Two of the injuries in the attack, which took place shortly before 3 p.m., were considered critical, according to news reports citing Magen David Adom, Israel’s version of the Red Cross. One died later in the day. One of the injured went straight to surgery at Hadassah Hospital; five others are reported in moderate condition.

Prime Minister Benjamin Netanyahu said following the attack that he would delay a planned trip to Moscow.

Police say the bomb was left in a bag in a telephone booth next to a busy bus stop along a main artery in central Jerusalem near the International Convention Center and about a block from the city’s central bus terminal. The blast blew the windows out of two buses picking up passengers.

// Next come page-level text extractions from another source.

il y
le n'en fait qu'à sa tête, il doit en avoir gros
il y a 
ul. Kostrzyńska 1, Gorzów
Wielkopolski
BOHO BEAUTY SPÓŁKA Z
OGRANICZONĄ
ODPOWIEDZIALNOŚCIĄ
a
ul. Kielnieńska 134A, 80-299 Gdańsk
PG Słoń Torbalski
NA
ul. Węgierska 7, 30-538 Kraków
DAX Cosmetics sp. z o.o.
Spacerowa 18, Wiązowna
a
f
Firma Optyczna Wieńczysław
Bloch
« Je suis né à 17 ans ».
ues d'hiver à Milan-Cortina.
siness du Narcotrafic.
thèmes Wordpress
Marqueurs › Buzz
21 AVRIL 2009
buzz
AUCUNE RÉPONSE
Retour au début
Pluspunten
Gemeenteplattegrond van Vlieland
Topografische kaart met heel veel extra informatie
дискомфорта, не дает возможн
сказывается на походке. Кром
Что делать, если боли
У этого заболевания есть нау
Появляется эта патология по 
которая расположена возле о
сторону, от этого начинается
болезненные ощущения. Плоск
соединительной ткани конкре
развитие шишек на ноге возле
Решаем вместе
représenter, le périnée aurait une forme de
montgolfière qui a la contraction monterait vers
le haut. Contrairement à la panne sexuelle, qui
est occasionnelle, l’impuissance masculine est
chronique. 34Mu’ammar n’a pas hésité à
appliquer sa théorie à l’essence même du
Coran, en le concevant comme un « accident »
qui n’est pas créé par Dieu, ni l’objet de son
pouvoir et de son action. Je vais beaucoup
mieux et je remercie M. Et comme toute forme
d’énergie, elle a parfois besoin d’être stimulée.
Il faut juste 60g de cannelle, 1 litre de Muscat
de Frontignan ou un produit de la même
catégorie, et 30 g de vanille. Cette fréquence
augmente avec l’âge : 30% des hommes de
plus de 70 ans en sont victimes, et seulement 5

The entrance to the city of Jerusalem was closed following the explosion.

Meanwhile, Deputy Prime Minister Silvan Shalom threatened to launch a new operation against Gaza in the wake of increased shelling on Israel’s South.

“The period of restraint is over; we must do everything we can to strike out against those who wish to hurt the innocent,” said Shalom on a visit to a site in Beersheba struck by two long-range Grad rockets on Wednesday. “I hope it won’t come to another Operation Cast Lead, but if there is no other choice we will launch another operation.”

Shalom, of the Likud Party, grew up in the Beersheba residential neighborhood hit by the rockets, which left one man wounded. The attack followed a Grad rocket attack Tuesday on the port city of Ashdod; that rocket landed near the center of the city of 200,000. Ashdod schools were closed Wednesday following the attack.

At least seven mortars and one other rocket were fired into southern Israel on Wednesday morning. Israel’s Home Front Command called on Israelis living in the country’s South to go about their daily routine, despite the increasing rocket fire.

Earlier Wednesday, Israel’s Air Force said it bombed the rocket launcher from which the rocket was fired into Ashdod.

On Tuesday, Israel’s foreign minister filed a formal complaint with the United Nations following the heaviest barrage of mortar shells on southern Israel in two years.

More than 50 mortars were fired from the Gaza Strip on Saturday morning, according to reports. Two Israelis were injured by shrapnel, and homes and buildings sustained damage.

The armed wing of Hamas, Izzadin Kassam Brigades, claimed responsibility for most of the explosives.

Israel’s military struck several Hamas targets with tanks and aerial fire in Gaza later Saturday in response to the barrage. The strike lasted some 45 minutes, Ynet reported. The bodies of two Palestinians who were suspected of planting a bomb were found the next day near the Gaza-Israel border, according to reports.

Last Friday, 10 mortars were fired on Israel from Gaza.

In the complaint to the United Nations, Israeli Foreign Minister Avigdor Lieberman decried international support for the establishment of a Palestinian state, saying that it would be a “terrorist state whose primary goal is the destruction of Israel.” He also noted that the attack on Israel came as Hamas and the Fatah Party of Palestinian Authority President Mahmoud Abbas were talking about reconciliation.

Israel also filed a formal complaint with the U.N. Security Council on March 18 over its seizure of the cargo ship Victoria, which was transporting concealed arms from Iran via Syria to Gaza via Egypt.

Meanwhile, gunmen claiming to be from Hamas on Saturday raided the Gaza offices of the Reuters news agency, striking one employee with a metal bar, and smashing a television and other equipment. The gunmen also raided the offices of CNN and the Japanese station NHK.

On March 11, five members of the Fogel family, including three of the family’s six children, were stabbed to death in their beds by terrorists in Itamar.